Tra le curiosità scadute. Dieci milioni sono bloccati al ministero della Santanchè, quasi bastasse la Venere in minigonna, costata quasi altrettanto, a rilanciare il turismo. Bloccati anche 5 milioni per quello sostenibile. Il 31 gennaio vengono congelati anche i 30 milioni per ristorare i gestori di impianti sciistici, magari per fare il paio coi balneari per i quali nulla si muove che qualcun non voglia. Mai se n’era parlato tanto, ma dopo l’orsa in Trentino torna in auge il problema della “gestione e contenimento della fauna selvatica”. Il decreto per l’adozione di un “piano straordinario quinquennale” scade giusto tra due giorni. E ancora. Matteo Salvini è stato a lungo consigliere comunale a Milano, la sua Milano. Ma è al suo ministero che deve bussare Beppe Sala da cui attendeva la prima tranche da 15 milioni (su 75 in tre anni) per il completamento della Metro Blu (M4) che, senza quelle risorse, rischia di fermarsi ai primi 5,8 km inaugurati a novembre. Sarà poi il pallino del Ponte, ma il 2 marzo sono scaduti i termini per il fondo che doveva garantire collegamenti aerei efficaci con la Sicilia e la Sardegna.
Il governo della destra che si (auto)definisce “sociale” insieme agli orsi dimentica anche i poveri e gli anziani: il 2 marzo scorso, come nulla fosse, è scaduto il termine per il decreto che doveva indicare i “criteri di erogazione del Fondo per la sperimentazione del reddito alimentare”. Sul piatto c’erano 1,5 milioni, ma forse era più impellente demolire quello di cittadinanza.

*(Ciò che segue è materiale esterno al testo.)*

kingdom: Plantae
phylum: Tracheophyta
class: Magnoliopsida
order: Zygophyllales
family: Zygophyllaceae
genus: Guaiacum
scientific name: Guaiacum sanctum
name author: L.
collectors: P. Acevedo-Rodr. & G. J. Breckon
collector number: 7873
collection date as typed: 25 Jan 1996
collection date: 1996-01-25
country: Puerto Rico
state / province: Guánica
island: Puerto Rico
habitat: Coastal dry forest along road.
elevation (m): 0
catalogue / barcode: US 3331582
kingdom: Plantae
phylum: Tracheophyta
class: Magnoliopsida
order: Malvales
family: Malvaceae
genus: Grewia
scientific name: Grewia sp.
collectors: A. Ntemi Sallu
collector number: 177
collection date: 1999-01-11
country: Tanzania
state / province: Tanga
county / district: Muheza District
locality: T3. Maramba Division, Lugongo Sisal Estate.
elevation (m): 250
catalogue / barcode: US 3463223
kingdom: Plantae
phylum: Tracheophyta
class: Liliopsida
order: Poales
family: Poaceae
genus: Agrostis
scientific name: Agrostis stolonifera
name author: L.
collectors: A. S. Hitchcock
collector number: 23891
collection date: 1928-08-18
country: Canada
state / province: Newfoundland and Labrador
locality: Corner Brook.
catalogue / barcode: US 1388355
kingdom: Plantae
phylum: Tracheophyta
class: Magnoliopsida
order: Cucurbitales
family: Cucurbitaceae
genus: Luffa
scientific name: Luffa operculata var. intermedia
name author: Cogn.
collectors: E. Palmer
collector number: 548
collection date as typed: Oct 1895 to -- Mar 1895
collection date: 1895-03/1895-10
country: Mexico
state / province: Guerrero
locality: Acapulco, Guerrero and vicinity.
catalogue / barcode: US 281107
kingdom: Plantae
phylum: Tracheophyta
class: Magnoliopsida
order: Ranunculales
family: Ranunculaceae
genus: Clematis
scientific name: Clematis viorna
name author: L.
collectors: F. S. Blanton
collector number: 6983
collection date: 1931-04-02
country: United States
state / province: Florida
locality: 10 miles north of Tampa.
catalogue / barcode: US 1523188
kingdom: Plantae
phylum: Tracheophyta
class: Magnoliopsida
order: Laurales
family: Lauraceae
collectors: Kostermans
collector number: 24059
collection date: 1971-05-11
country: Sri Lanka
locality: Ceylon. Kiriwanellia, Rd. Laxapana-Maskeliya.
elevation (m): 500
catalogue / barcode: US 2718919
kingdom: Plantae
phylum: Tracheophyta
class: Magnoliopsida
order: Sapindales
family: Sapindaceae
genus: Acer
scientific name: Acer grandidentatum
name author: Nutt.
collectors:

Al palo resta anche il decreto che doveva indicare le modalità di rilascio del bonus trasporti per gli anziani. Nel frattempo, il vuoto circonda la campagna per le culle piene. Un’emergenza che doveva mobilitare tutti, anche le imprese. Il 2 marzo scorso è però scaduta una delle poche misure della legge di Bilancio alla voce “politiche per la natalità”: il tentativo di disciplinare e sostenere le donazioni da privati in favore di asili nido e scuole. Lo Stato garantiva 25 milioni nel 2023 più altri 40 per il 2024. Per ora sono a zero, molto peggio delle culle.